Пено ждал его, сидя под тенистой ивой возле горстки своих овец, и сразу же упрекнул за то, что он не явился накануне, как они уговорились. «Ты же обещал Начо, – мягко выговаривал ему Пено. – Так нельзя!» – «Послушай, Пено…» Но Пено не хотел слушать: «Начо очень плох, хуже, чем был позавчера, ему завтра же надо укрыться». – «Как укрыться?» Ефрем почувствовал, как страх холодными мурашками прополз у него по спине. «Запряжешь лошадь в телегу…» – «У меня одна корова», – возразил Ефрем. Пено кивнул и, озираясь, заговорщицки понизил голос: «Знаю, но ведь когда тебе бывает нужно, ты договариваешься с соседями! Поедешь завтра рано утром с телегой на виноградники, положишь Начо на дно, завалишь сухой лозой и привезешь в село среди бела дня, когда никто ничего такого не ждет и никому в голову не придет тебя спрашивать». – «Почему я, Пено? – В голосе у Ефрема тоненько прозвенела трусливая ярость. – Если меня схватят, мне не сносить головы!» – «Верно, – согласился Пено, – но тебя не схватят, тебя никто не подозревает, только ты можешь провернуть это дело, никто другой, мы с Начо долго всех перебирали, и Начо велел тебе». – «Я его привезу сюда?» – «Ты его привезешь под лозой». – «И где оставлю?» – «У вас». – «Как у нас? А жена, дети?» – «Я же тебе сказал, что тебя никто не подозревает и безопасней всего у вас. Ему нужен уход, Ефрем, он тяжело болен. Я купил ему лекарства…» – «Ну, так и отнеси ему!» – «Нельзя, меня власти подозревают, и Начо мне запретил к нему ходить, такое дело».

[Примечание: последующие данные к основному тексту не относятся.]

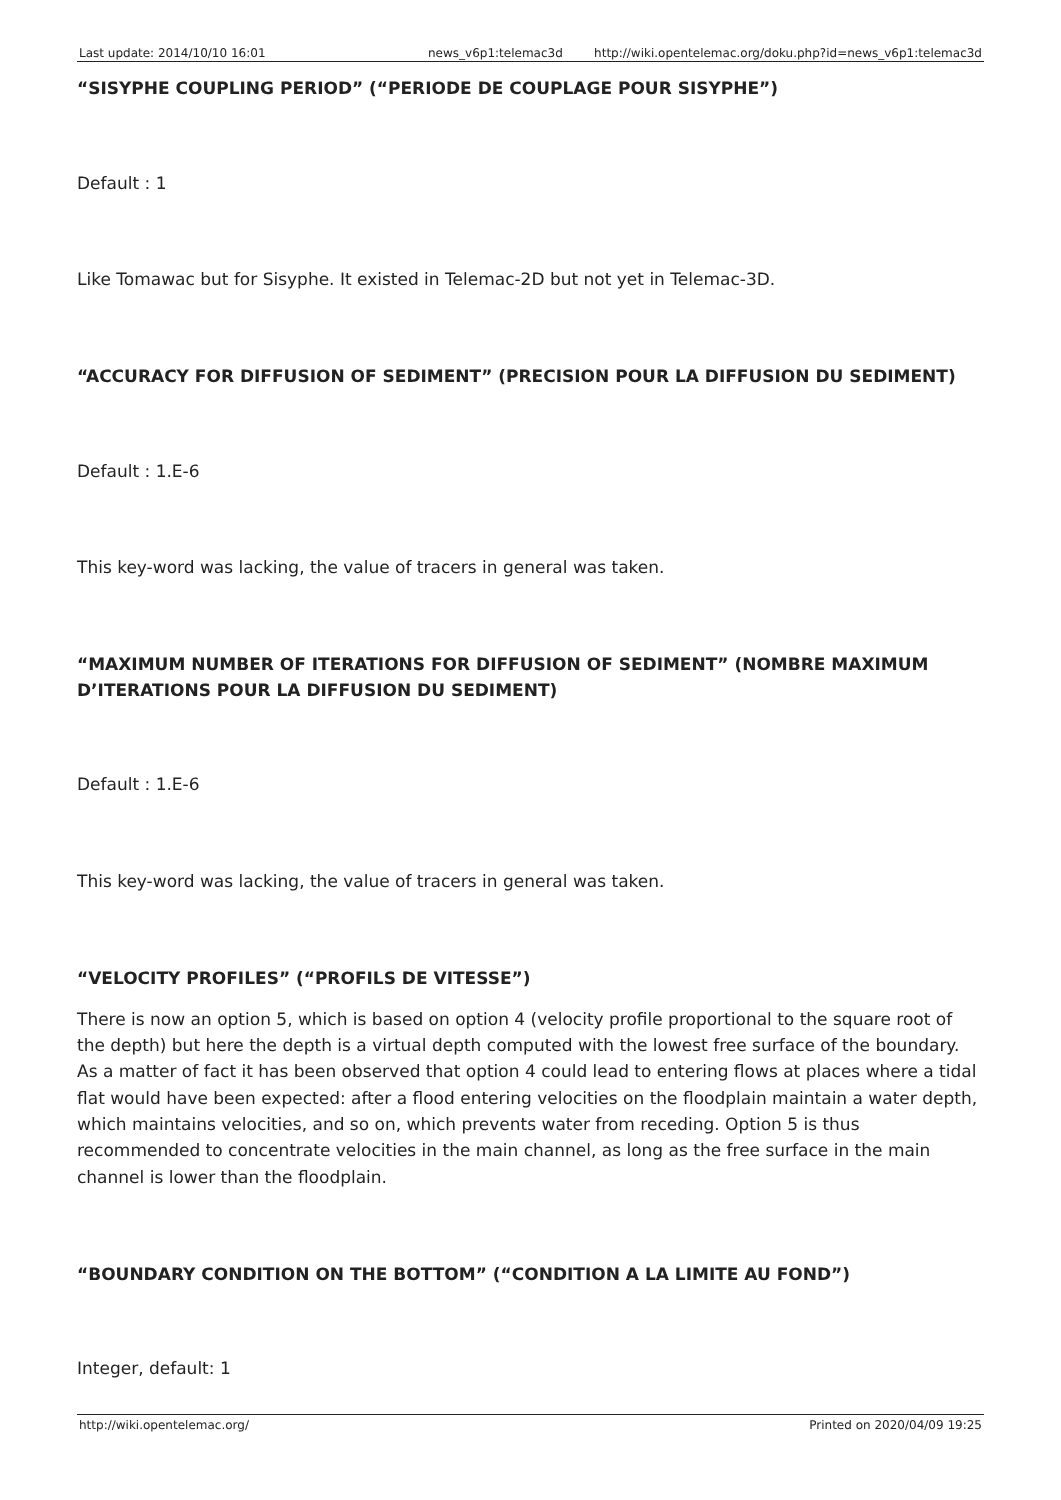| Last update: 2014/10/10 16:01 | news_v6p1:telemac3d | http://wiki.opentelemac.org/doku.php?id=news_v6p1:telemac3d |
“SISYPHE COUPLING PERIOD” (“PERIODE DE COUPLAGE POUR SISYPHE”)
Default : 1
Like Tomawac but for Sisyphe. It existed in Telemac-2D but not yet in Telemac-3D.
“ACCURACY FOR DIFFUSION OF SEDIMENT” (PRECISION POUR LA DIFFUSION DU SEDIMENT)
Default : 1.E-6
This key-word was lacking, the value of tracers in general was taken.
“MAXIMUM NUMBER OF ITERATIONS FOR DIFFUSION OF SEDIMENT” (NOMBRE MAXIMUM D’ITERATIONS POUR LA DIFFUSION DU SEDIMENT)
Default : 1.E-6
This key-word was lacking, the value of tracers in general was taken.
“VELOCITY PROFILES” (“PROFILS DE VITESSE”)
There is now an option 5, which is based on option 4 (velocity profile proportional to the square root of the depth) but here the depth is a virtual depth computed with the lowest free surface of the boundary. As a matter of fact it has been observed that option 4 could lead to entering flows at places where a tidal flat would have been expected: after a flood entering velocities on the floodplain maintain a water depth, which maintains velocities, and so on, which prevents water from receding. Option 5 is thus recommended to concentrate velocities in the main channel, as long as the free surface in the main channel is lower than the floodplain.
“BOUNDARY CONDITION ON THE BOTTOM” (“CONDITION A LA LIMITE AU FOND”)
Integer, default: 1
| http://wiki.opentelemac.org/ | Printed on 2020/04/09 19:25 |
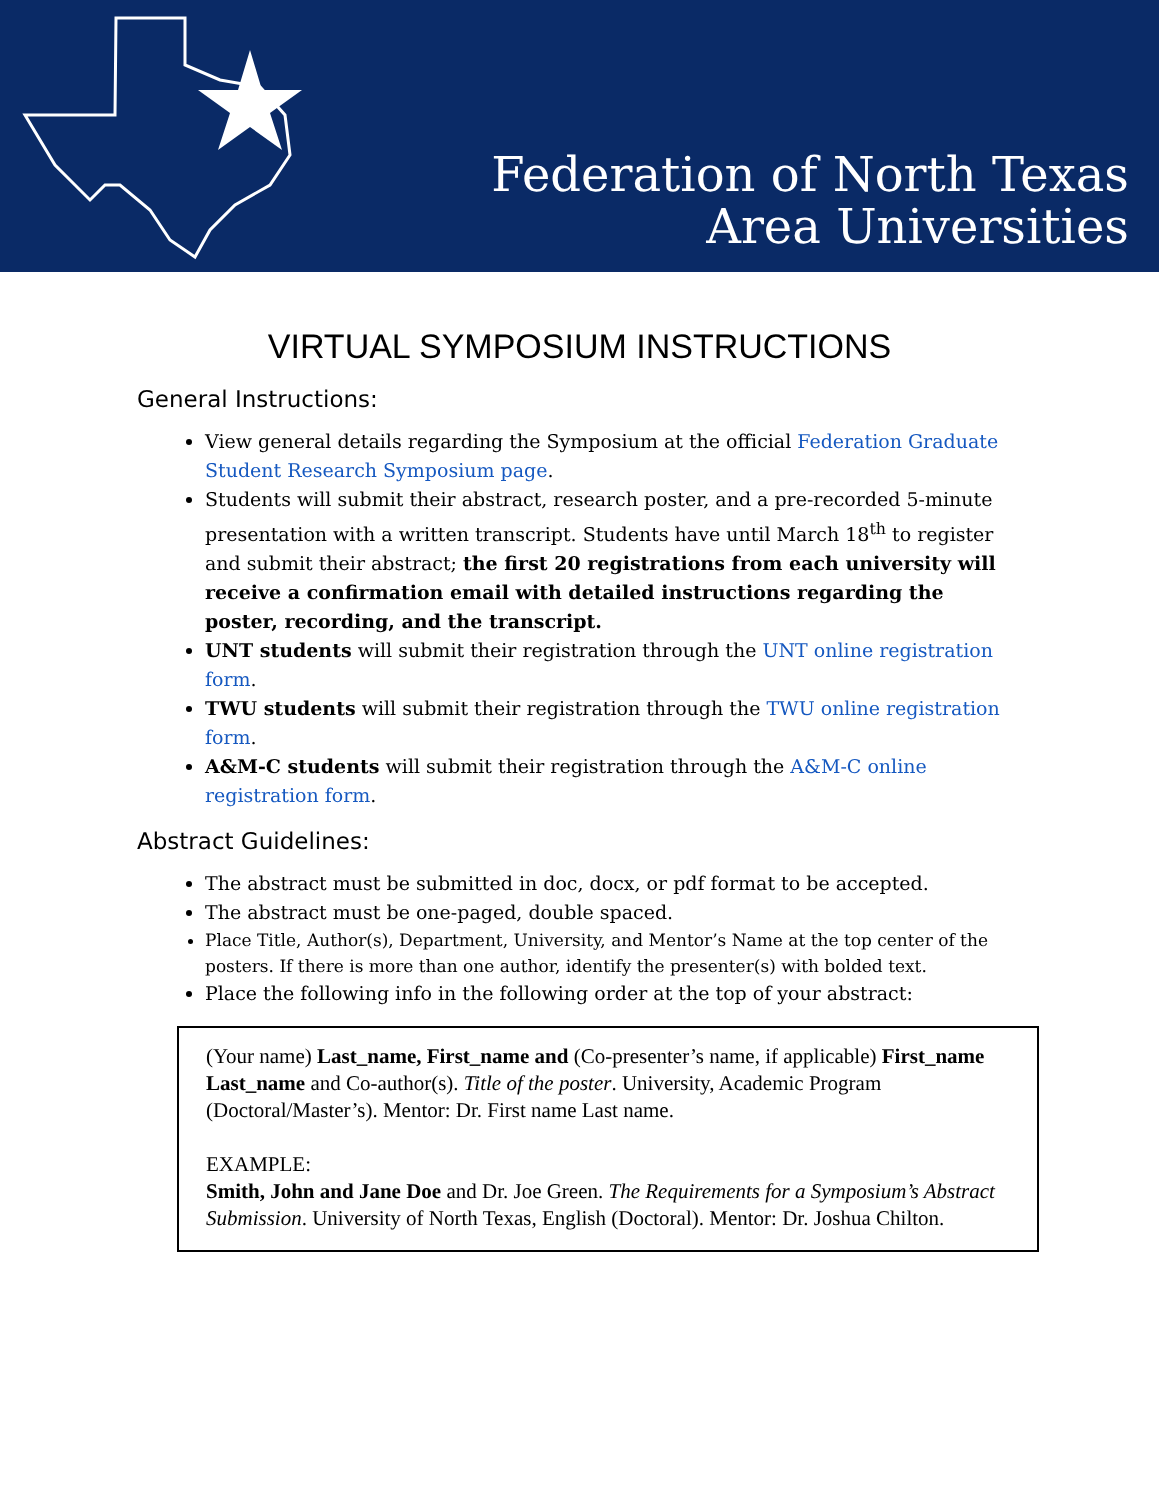Federation of North Texas
Area Universities
VIRTUAL SYMPOSIUM INSTRUCTIONS
General Instructions:
View general details regarding the Symposium at the official Federation Graduate Student Research Symposium page.
Students will submit their abstract, research poster, and a pre-recorded 5-minute presentation with a written transcript. Students have until March 18<sup>th</sup> to register and submit their abstract; the first 20 registrations from each university will receive a confirmation email with detailed instructions regarding the poster, recording, and the transcript.
UNT students will submit their registration through the UNT online registration form.
TWU students will submit their registration through the TWU online registration form.
A&M-C students will submit their registration through the A&M-C online registration form.
Abstract Guidelines:
The abstract must be submitted in doc, docx, or pdf format to be accepted.
The abstract must be one-paged, double spaced.
Place Title, Author(s), Department, University, and Mentor’s Name at the top center of the posters. If there is more than one author, identify the presenter(s) with bolded text.
Place the following info in the following order at the top of your abstract:
(Your name) Last_name, First_name and (Co-presenter’s name, if applicable) First_name Last_name and Co-author(s). Title of the poster. University, Academic Program (Doctoral/Master’s). Mentor: Dr. First name Last name.
EXAMPLE:
Smith, John and Jane Doe and Dr. Joe Green. The Requirements for a Symposium’s Abstract Submission. University of North Texas, English (Doctoral). Mentor: Dr. Joshua Chilton.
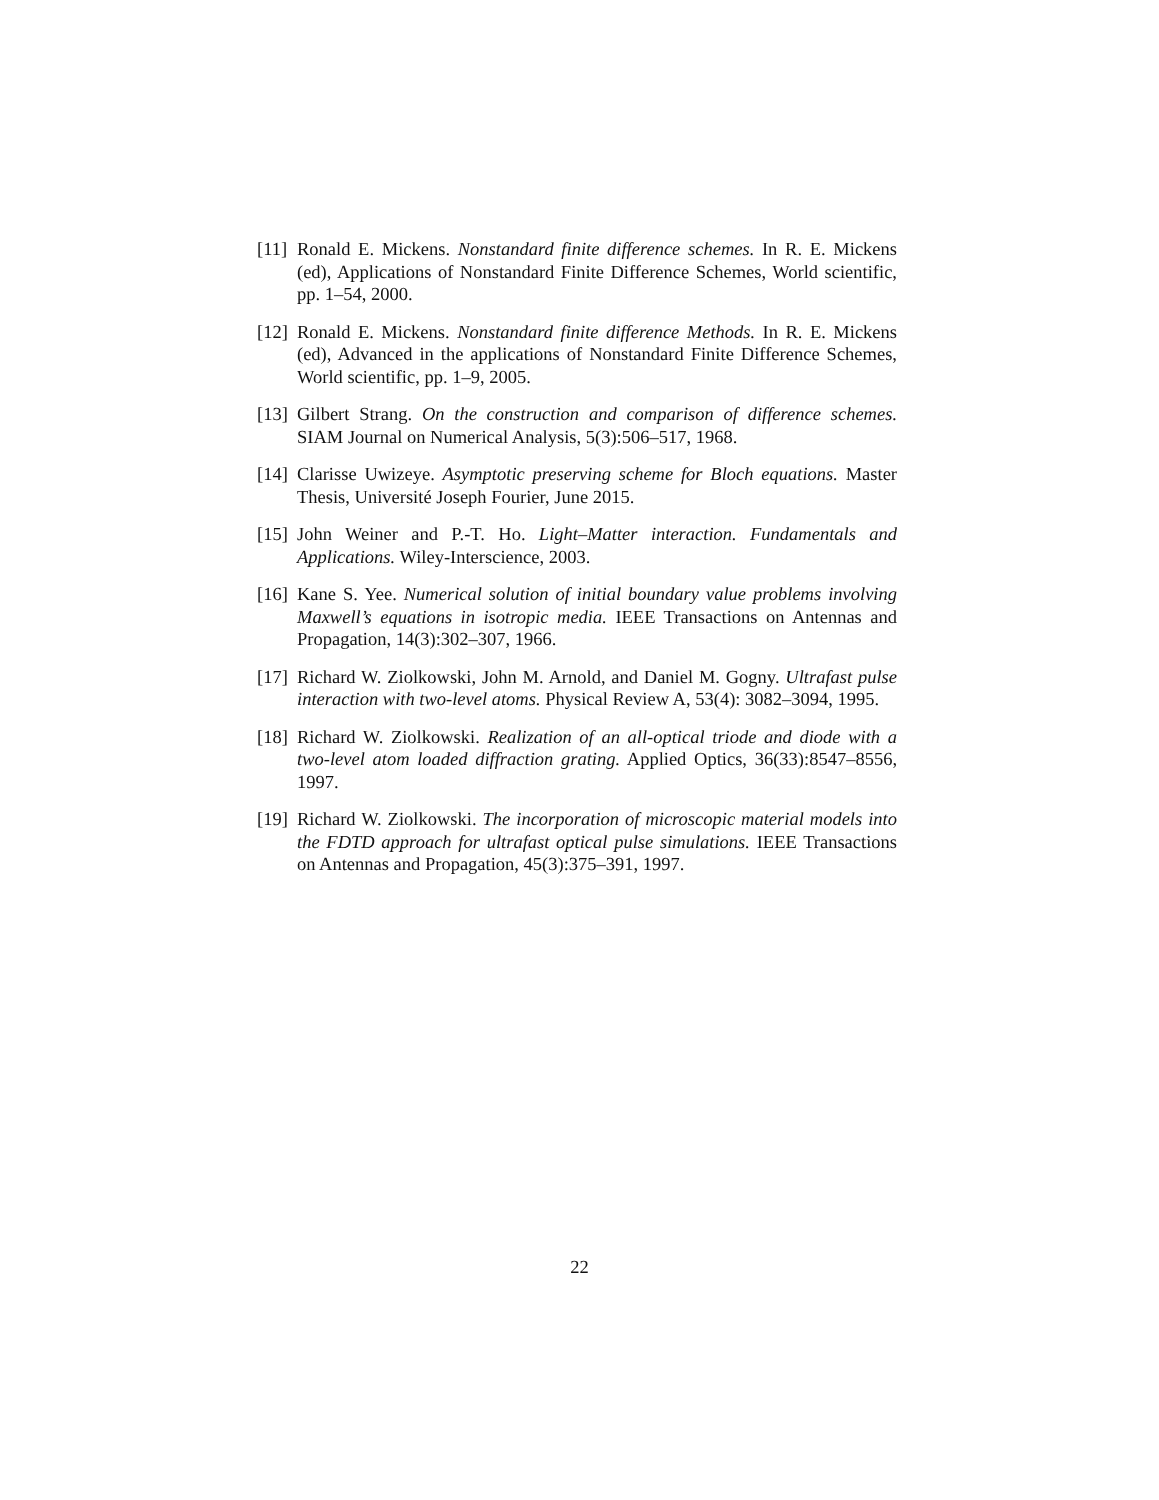[11] Ronald E. Mickens. Nonstandard finite difference schemes. In R. E. Mickens (ed), Applications of Nonstandard Finite Difference Schemes, World scientific, pp. 1–54, 2000.
[12] Ronald E. Mickens. Nonstandard finite difference Methods. In R. E. Mickens (ed), Advanced in the applications of Nonstandard Finite Difference Schemes, World scientific, pp. 1–9, 2005.
[13] Gilbert Strang. On the construction and comparison of difference schemes. SIAM Journal on Numerical Analysis, 5(3):506–517, 1968.
[14] Clarisse Uwizeye. Asymptotic preserving scheme for Bloch equations. Master Thesis, Université Joseph Fourier, June 2015.
[15] John Weiner and P.-T. Ho. Light–Matter interaction. Fundamentals and Applications. Wiley-Interscience, 2003.
[16] Kane S. Yee. Numerical solution of initial boundary value problems involving Maxwell’s equations in isotropic media. IEEE Transactions on Antennas and Propagation, 14(3):302–307, 1966.
[17] Richard W. Ziolkowski, John M. Arnold, and Daniel M. Gogny. Ultrafast pulse interaction with two-level atoms. Physical Review A, 53(4): 3082–3094, 1995.
[18] Richard W. Ziolkowski. Realization of an all-optical triode and diode with a two-level atom loaded diffraction grating. Applied Optics, 36(33):8547–8556, 1997.
[19] Richard W. Ziolkowski. The incorporation of microscopic material models into the FDTD approach for ultrafast optical pulse simulations. IEEE Transactions on Antennas and Propagation, 45(3):375–391, 1997.
22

Пено умолк, и Ефрем молчал, солнце жгло землю медленным огнем.

– Ты должен его привезти, больше некому, да и ты, как ни кинь, уже увяз…

– Я не увяз!

– Увяз. За одну ту первую встречу с тобой могут разделаться, чтоб ты знал. Другого выхода у тебя нет. А если поможешь, Начо тебя не забудет, он велел передать. И еще сказал, что ему было неудобно прямо тебе это поручить, поэтому он вызвал меня.

– Как так неудобно?

– Боялся тебя напугать. Самое главное, чтоб ты выдюжил, Ефрем.